* [Written instruction] Continue the article on renewed nuclear fears after North Korea's advances, picking up after its final sentence.

After the Soviet Union collapsed in 1991, the era of nuclear bomb nightmares -of the atomic arms race, of backyard bomb shelters, of schoolchildren diving under desks to practice their survival skills in the event of an attack -seemed to finally, thankfully, fade into history. Until now.

For some baby boomers, North Korea’s nuclear advances and President Donald Trump’s bellicose response have prompted flashbacks to a time when they were young, and when they prayed each night that they might awaken the next morning. For their children, the North Korean crisis was a taste of what the Cold War was like.

“I’m not concerned to where I can’t sleep at night. But it certainly raises alarms for Guam or even Hawaii, where it might be a real threat,” said 24-year-old banker Christian Zwicky of San Bernardino, California.

People of his parents’ generation were taught to duck and cover when the bombs came.

“Maybe those types of drills should come back,” Zwicky said.

(Dataset records)
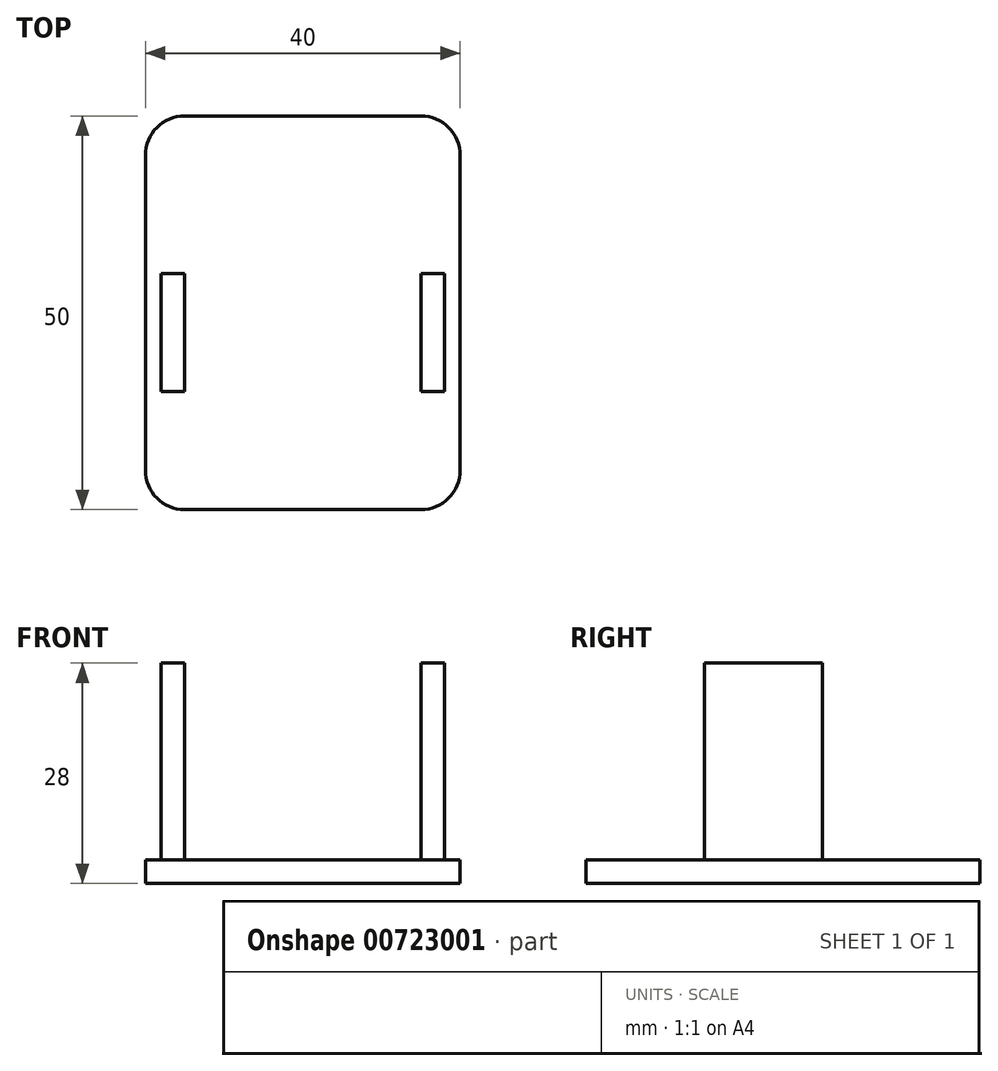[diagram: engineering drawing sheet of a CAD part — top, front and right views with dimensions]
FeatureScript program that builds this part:
annotation { "Feature Type Name" : "Feature", "Feature Type Description" : "" }
export const myFeature = defineFeature(function(context is Context, id is Id, definition is map)
    precondition{}
    {
        {
            var Q0;
            Q0=qCreatedBy(makeId("Top.planeOp"),FACE);
            var sketch = newSketch(context, id + "F0", { "sketchPlane" : qUnion([Q0])});
            skLineSegment(sketch, "E0.bottom", {"start": v(5, 0) * mm, "end": v(35, 0) * mm});
            skLineSegment(sketch, "E0.top", {"start": v(5, 50) * mm, "end": v(35, 50) * mm});
            skLineSegment(sketch, "E0.left", {"start": v(0, 5) * mm, "end": v(0, 45) * mm});
            skLineSegment(sketch, "E0.right", {"start": v(40, 5) * mm, "end": v(40, 45) * mm});
            skPoint(sketch, "E1.visualSharp", {"position": v(0, 50) * mm});
            skArc(sketch, "E1.filletArc", {"start": v(5, 50) * mm, "mid": v(1.46, 48.54) * mm, "end": v(0, 45) * mm});
            skPoint(sketch, "E2.visualSharp", {"position": v(40, 50) * mm});
            skArc(sketch, "E2.filletArc", {"start": v(40, 45) * mm, "mid": v(38.54, 48.54) * mm, "end": v(35, 50) * mm});
            skPoint(sketch, "E3.visualSharp", {"position": v(40, 0) * mm});
            skArc(sketch, "E3.filletArc", {"start": v(35, 0) * mm, "mid": v(38.54, 1.46) * mm, "end": v(40, 5) * mm});
            skPoint(sketch, "E4.visualSharp", {"position": v(0, 0) * mm});
            skArc(sketch, "E4.filletArc", {"start": v(0, 5) * mm, "mid": v(1.46, 1.46) * mm, "end": v(5, 0) * mm});
            skSolve(sketch);
        }
        {
            var Q0;
            Q0 = qSketchRegion(id + "F0", true);
            extrude(context, id + "F1", {"entities" : qUnion([Q0]), "depth" : 3 * mm, "offsetDistance" : 25 * mm});
        }
        {
            var Q0;
            Q0=makeQuery(id+"F1.opExtrude","CAP_FACE",FACE,{"disambiguationData":[OSD([sQuery(id+"F0.wireOp",EDGE,"E0.bottom"),sQuery(id+"F0.wireOp",EDGE,"E0.top"),sQuery(id+"F0.wireOp",EDGE,"E0.left"),sQuery(id+"F0.wireOp",EDGE,"E0.right"),sQuery(id+"F0.wireOp",EDGE,"E1.filletArc"),sQuery(id+"F0.wireOp",EDGE,"E2.filletArc"),sQuery(id+"F0.wireOp",EDGE,"E3.filletArc"),sQuery(id+"F0.wireOp",EDGE,"E4.filletArc")])],"isStart":false});
            var sketch = newSketch(context, id + "F2", { "sketchPlane" : qUnion([Q0])});
            skLineSegment(sketch, "E5", {"start": v(20, 50) * mm, "end": v(20, 0) * mm, "construction": true});
            skLineSegment(sketch, "E6.bottom", {"start": v(35, 30) * mm, "end": v(38, 30) * mm});
            skLineSegment(sketch, "E6.top", {"start": v(35, 15) * mm, "end": v(38, 15) * mm});
            skLineSegment(sketch, "E6.left", {"start": v(35, 30) * mm, "end": v(35, 15) * mm});
            skLineSegment(sketch, "E6.right", {"start": v(38, 30) * mm, "end": v(38, 15) * mm});
            skLineSegment(sketch, "E7.MirrorCS", {"start": v(5, 30) * mm, "end": v(2, 30) * mm});
            skLineSegment(sketch, "E8.MirrorCS", {"start": v(2, 30) * mm, "end": v(2, 15) * mm});
            skLineSegment(sketch, "E9.MirrorCS", {"start": v(5, 15) * mm, "end": v(2, 15) * mm});
            skLineSegment(sketch, "E10.MirrorCS", {"start": v(5, 30) * mm, "end": v(5, 15) * mm});
            skSolve(sketch);
        }
        {
            var Q0;
            Q0 = qSketchRegion(id + "F2", true);
            extrude(context, id + "F3", {"entities" : qUnion([Q0]), "operationType" : NewBodyOperationType.ADD, "depth" : 25 * mm, "offsetDistance" : 25 * mm});
        }
    });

* [Expected answer]
He isn’t old enough to remember the popular 1950s public service announcement in which a cartoon character named Bert the Turtle teaches kids how to dive under their desks for safety. But Zwicky did see it often enough in high school history classes that he can hum the catchy tune that plays at the beginning. That’s when Bert avoids disaster by ducking into his shell, then goes onto explain to schoolchildren what they should do.

“I do remember that,” says 65-year-old retiree Scott Paul of Los Angeles. “And also the drop drills that we had in elementary school, which was a pretty regular thing then.”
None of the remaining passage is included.